Am I hardcore? You decide. Here's my responses:

  1. Not A client. ALL of them.

  2. Yep. Even had one tell me, "graphic design is easy. All you do is put stuff on paper and make it look pretty."

  3. Not "Papyrus," but the dreaded "Comic Sans." Ironically enough, they wanted me to use it in their logo.

  4. Every damned time. I've even had a couple send it to me again after I very carefully and clearly explained the difference between raster and vector and told them all about resolution. The next day I got not only the same logo from their site, but also a link to their site in case the logo didn't come through. They eventually decided to handle things "in-house" and I never heard from them again.

  5. Quite a few times, actually. I highly recommend using the caps in the "Porcelain" font. Enlarge, rotate, position so bits are in the bleed/trim area, and voila! Repeat as desired.

  6. Oh hells yeah. I've had several professors and a couple clients call me a "font freak".

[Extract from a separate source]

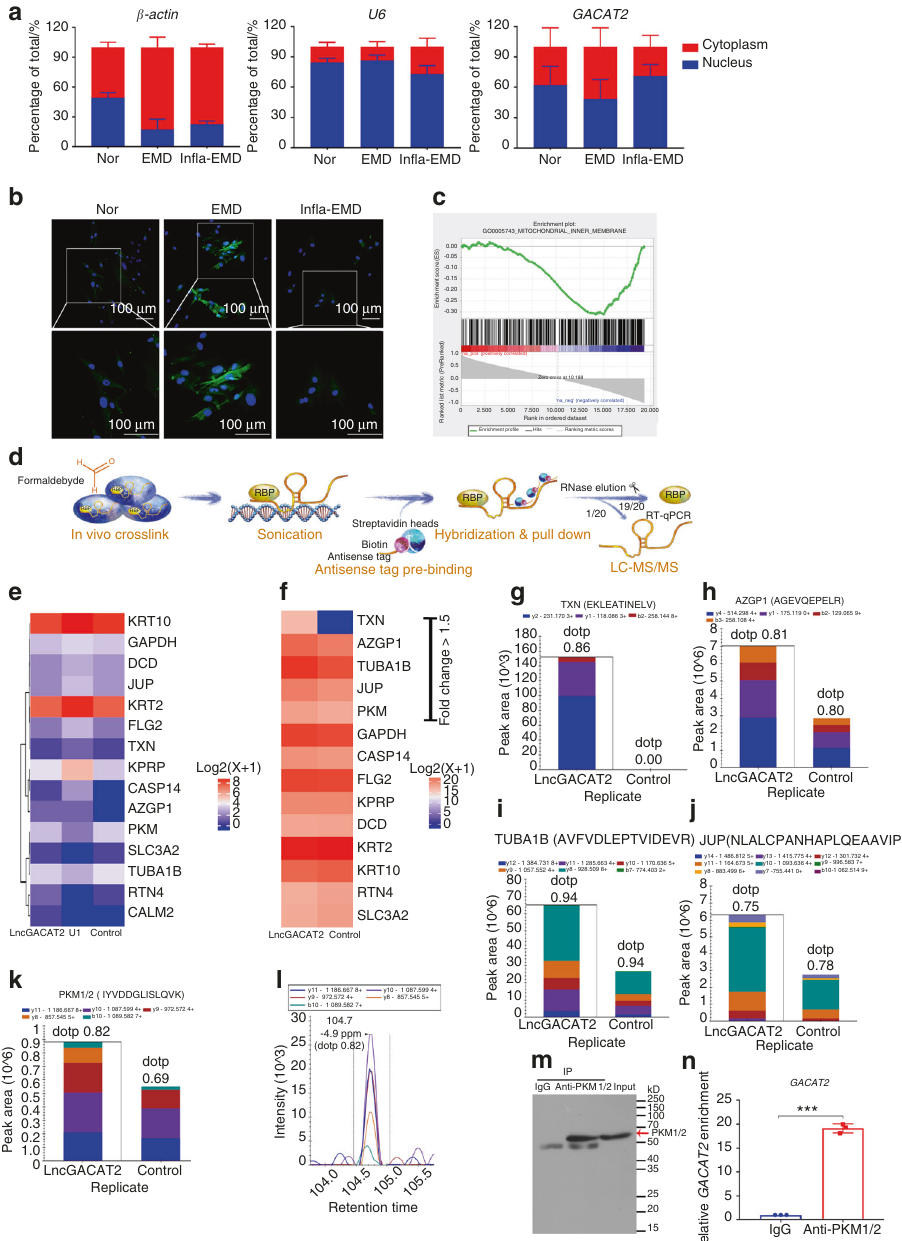
Fig. 6 Identi fi cation and validation of PKM1/2 as a direct binding protein of GACAT2 that in fl uences mitochondrial function. a and b Determination of GACAT2 localization in both the cytoplasm and nucleus of PDLSCs. The cells were incubated in normal α -MEM (Nor), medium with the cementoblastic inducer EMD (EMD), or medium with both in fl ammatory cytokines and EMD (In fl a-EMD). a Percentages of nuclear and cytoplasmic GACAT2 determined by qRT-PCR ( U6 and β -actin served as the nuclear and cytoplasmic controls, respectively). b Subcellular localization of GACAT2 determined by the RNA SCOPE assay (scale bar: 100 μ m). c GACAT2 expression was negatively correlated with mitochondrial inner membrane-associated gene signatures (GSEA). d The ChIRP method was applied to screen the potential proteins binding to GACAT2 . e Heatmap of 15 GACAT2 -binding proteins screened by ChIRP-MS assays (unique peptide ≥ 2, fold change >1.2); U1 probes were used as the positive control (U1), and nontargeting probes (control) were used as the negative control. f Quanti fi cation of labeled reference peptides for GACAT2 -binding proteins (PRM assay, nontargeting probes were used as the negative control). g – k Product ion pattern of the selected proteins (fold change >1.5), i.e., TXN ( g ), AZGP1 ( h ), TUBA1B ( i ), JUP ( j ) and PKM1/2 ( k ) (PRM assay; EKLEATINELV for the TXN protein, AGEVQEPELR for the AZGP1 protein, AVFVDLEPTVIDEVR for the TUBA1B protein, NLALCPANHAPLQEAAVIPR for the JUP protein, and IYVDDGLISLQVK for the PKM1/2 protein); nontargeting probes were used as controls; different colors indicate different fragment ions from the same polypeptide, and each peptide was quanti fi ed using fragment ions. l Chromatograph of a labeled peptide (IYVDDGLISLQVK) for the PKM1/2 protein; PKM1/2 was selected for further veri fi cation because it is more closely related to mitochondrial function than AZGP1, TUBA1B and JUP (based on information arising from the UniProt Database), and TXN was excluded from further investigation due to its inappropriate chromatography (Fig. S15). m and n Con fi rmation of the interaction between PKM1/2 and GACAT2 by RIP assays. The PKM1/2 protein immunoprecipitated by the anti-PKM1/2 antibody was veri fi ed by immunoblotting analysis ( m ), and the enrichment of GACAT2 immunoprecipitated by anti-PKM1/2 antibodies was determined by RIP assays ( n ) (IgG antibodies were used as the control). The data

  7. Well, DUH. It's nifty; it's free. I'll use it eventually.

  8. Right now, I'd take the gas. Well, so long as I have sites like dafont.

  9. Sometimes. I have friends who, like me, are geeks and know exactly what I'm talking about; I also have friends/acquaintances who think DPI is who sings that hot new pop song.

  10. Not so much clients, but my current employer. One of these days I'm going to submit a proof that consists entirely of the logo, sized as large as the document.

  11. Again, my boss. Apparently white space is the enemy and it must be vanguished at all costs. This means that - unless I score a rare victory - all of my projects are exceedingly text-heavy and clunky.

  12. It's a good thing I'm not freelancing for my current employer. All of the webpages I've created have taken entirely too long, mostly because everything has to go through a committee comprised of people who are never here/available at the same time.

  13. #$&% yeah. I'm still waiting for text revisions on a brochure that I was supposed to have three months ago but could be coming "any day now, so be ready because it'll have to go the printer immediately".

  14. Save For Web in PhotoShop. 'nuff said.

  15. Actually, no. The only time I've lost work is because the computer decided to chuck a wobbly when I did save.

  16. Well, yeah...but not in public...

  17. Doesn't everybody?

  18. THAT'S a toss-up. The demise of IE6 would make me exceedingly happy. Hell, world peace might come as a result of folks being overjoyed at not having to implement hundreds of fixes for buggy or non-existent DOM/CSS/Javascript support.

  19. People still ask for those in this day and age?

  20. Stay out of my Fonts folder.

  21. Yep. It's the decorative curl of a letter in a script font that can be used as a border, but it's usually a decorative ornament (i.e. a dingbat) that's used as a border element.

  22. All the time. You have to have balance, man.

  23. Mostly The Wife™, usually for a gallery show. I don't mind because 1)it's more work to show, 2)it's usually something more creative than I get to do at my day job, and 3)I usually get paid in b33r.

  24. Yep. Didn't know a bloody thing about HTML, either, but wanted to be able to update the site even though they had requested items that would require CSS and JavaScript.

  25. You're not being a perfectionist if you know one more minor tweak would make it better.